Access Type

Open Access Dissertation

Date of Award

January 2010

Degree Type


Degree Name




First Advisor

Mark A. Lumley


The purpose of this study was to develop and assess the relative effectiveness of two novel alternatives to standard written emotional disclosure for coping with stressful traumatic experiences. In addition to standard emotional disclosure and time management writing control conditions, two guided feedback conditions were created with a goal of enhancing the disclosure paradigm by eliciting the most effective components of disclosure writing. All of the writing conditions in the study utilized the internet for both completion of the writing and receipt of feedback in the indicated conditions. The guided conditions included a feedback writing condition in which guidance was provided between writing sessions and an instant message condition in which guidance was provided in real-time during the writing session. It was hypothesized that all disclosure groups would exhibit improvements in symptoms as measured by the BSI Global Severity Index, the IES-R total score, the PHS total score, and a concurrent increase in PTGI overall scale ratings relative to the control writing condition. Furthermore, it was anticipated that participants in the instant message condition would exhibit the greatest amount of symptom reduction and posttraumatic growth on the selected outcome measures, followed by the feedback writing condition, the standard emotional disclosure condition, and that the control condition would exhibit minimal symptom change or growth.

Participants (N = 163) were undergraduate students enrolled in psychology courses. The participants were pre-screened to include only those who reported having experienced a trauma or stressor that continued to bother them and cause intrusive, avoidant, and hyperarousal symptoms. Invited participants who consented to involvement with the study completed baseline questionnaires and were randomized to experimental condition of either time management control, standard emotional disclosure, feedback, or instant message writing at their second laboratory visit. Participants completed three 30-minute writing sessions over the course of one week, and 151 participants returned to complete follow-up questionnaires six weeks after their initial writing session.

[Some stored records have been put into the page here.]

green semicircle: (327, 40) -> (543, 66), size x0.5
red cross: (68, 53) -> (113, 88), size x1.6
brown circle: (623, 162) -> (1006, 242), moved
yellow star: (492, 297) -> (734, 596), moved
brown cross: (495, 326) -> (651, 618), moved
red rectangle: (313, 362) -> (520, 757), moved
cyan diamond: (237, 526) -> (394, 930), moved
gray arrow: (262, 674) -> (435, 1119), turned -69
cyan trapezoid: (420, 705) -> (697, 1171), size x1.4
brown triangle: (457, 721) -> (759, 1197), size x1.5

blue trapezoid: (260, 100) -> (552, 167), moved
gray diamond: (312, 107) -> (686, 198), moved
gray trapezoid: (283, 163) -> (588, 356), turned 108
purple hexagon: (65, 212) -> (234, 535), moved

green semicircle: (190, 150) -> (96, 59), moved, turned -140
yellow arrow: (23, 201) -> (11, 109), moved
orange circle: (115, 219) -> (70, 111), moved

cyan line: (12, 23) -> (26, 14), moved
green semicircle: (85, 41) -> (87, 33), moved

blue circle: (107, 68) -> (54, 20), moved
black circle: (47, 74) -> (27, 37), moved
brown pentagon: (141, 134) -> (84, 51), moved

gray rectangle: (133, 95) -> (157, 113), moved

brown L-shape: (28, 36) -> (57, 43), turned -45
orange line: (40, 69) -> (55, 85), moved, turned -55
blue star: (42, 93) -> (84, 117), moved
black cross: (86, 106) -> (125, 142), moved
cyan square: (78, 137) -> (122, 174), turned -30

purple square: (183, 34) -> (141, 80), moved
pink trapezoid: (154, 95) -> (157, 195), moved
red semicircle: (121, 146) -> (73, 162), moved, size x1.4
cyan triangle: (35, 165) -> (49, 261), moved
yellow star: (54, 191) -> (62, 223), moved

The study hypotheses were not supported and the groups were found to be generally equivalent with regard to psychiatric and physical symptom reduction as well as posttraumatic growth. Each group exhibited reduction in symptoms on the BSI, IES-R, and PHS, and unexpected reductions in PTGI scores. Further analyses revealed that the experimental conditions were initially perceived as equally credible interventions, although at follow-up the feedback enhanced conditions were deemed most credible. The instant message condition performed differently than the other disclosure conditions in that it produced a less intense emotional reaction to the writing sessions, which may in part be a product of the relatively brief content produced relative to the to the other disclosure conditions. It was determined that future studies may benefit from selection of a more neutral control writing condition and possibly also sampling from a clinical population. Despite the lack of support for the study hypotheses, it is too early to dismiss the potential benefits of internet-based feedback-enhanced emotional disclosure interventions for patients who are unable or unwilling to access traditional PTSD treatment.